Claire Messud, franco-canadienne par ses parents et citoyenne des États-Unis par son lieu de naissance, est connue en Amérique du Nord depuis son roman
Les Enfants de l'empereur d'après le 11 septembre 2001 ; auparavant, elle avait démontré une belle capacité de composition et d'écriture dans
Avant le bouleversement du monde, son premier roman dont le titre, quoique beau, est quelque peu démesuré.
Deux soeurs au mitan de leur vie, une mère, pas de père. Quatre lieux : Londres et l'île de Skye, l'Australie et Bali. Deux destinées racontées en alternance. de (trop ?) nombreux personnages gravitent autour des trois principales figures de ce roman qui eût sans doute gagné à être plus concis, ou du moins concentré sur un nombre plus limité d'intervenants.
On ne peut pas dire que chacune de deux soeurs affronte la vie en essayant d'orienter son parcours : toutes deux semblent subir leur destinée.

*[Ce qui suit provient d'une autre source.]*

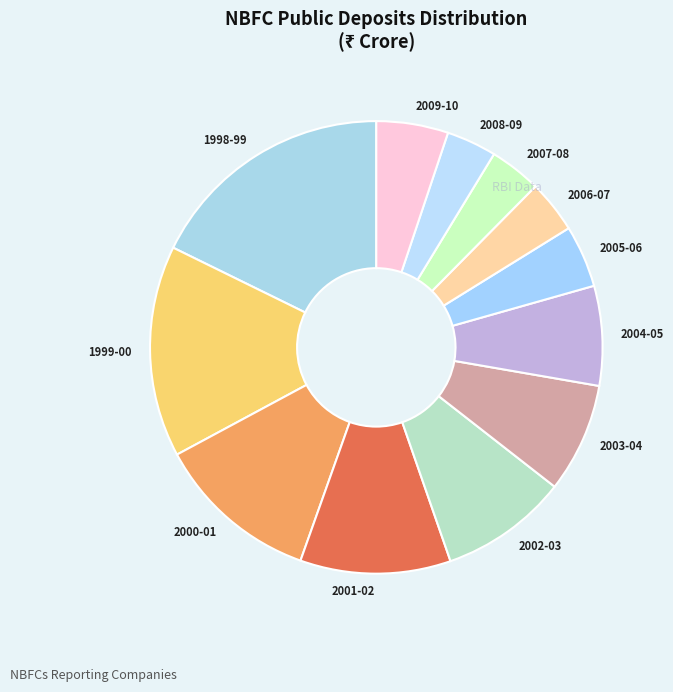

What is the ratio of the value at 1999-00 to the value at 2001-02?

1.4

Seule Mélody, la mère, manifeste le souhait que ses filles retrouvent la connivence qu'elles échangeaient dans leur prime enfance. Virginia, l'aînée, vit avec sa mère à Londres. Elle n'est pas mariée et confite en dévotion ; elle est brutalement confrontée à deux chocs violents : l'amertume de n'être pas reconnue dans son travail et la découverte de l'homosexualité de son pasteur. Emmy, la cadette, récemment divorcée et mère d'une jeune femme, quitte l'Australie pour un séjour à Bali où elle est hébergée par un milieu interlope et immergée dans une culture étrangère. Ces deux dépaysements sont-ils propices à l'établissement d'un nouvel équilibre ? L'auteure n'apporte pas de réponse claire ; le lecteur est livré à lui-même pour ce qui est de l'interprétation.
Bien qu'il n'y ait pas de question clairement posée dans les premiers chapitres, on lit ce roman avec intérêt surtout dans le passage consacré au voyage de Virginia et de sa mère (Melody) sur l'île de Skye. L'humour britannique est alors manié avec virtuosité, de sorte que le lecteur est plus séduit par la forme du récit qu'intrigué par son fond.
Claire Messud effleure la question de la spiritualité sans aller jusqu'à affirmer sa propre opinion : elle regarde, décrit, mais reste sur le seuil, à l'apparence des choses.
Cette peinture réussie de trois femmes contemporaines ne suscite ni émotion ni suspense : il s'agit-là d'un tableau que l'on regarde avec plaisir mais qui n'interroge pas. En revanche, on aimerait découvrir des écrits postérieurs de cette auteure dont on pressent que le talent, encore mieux maîtrisé, pourrait être de belle amplitude.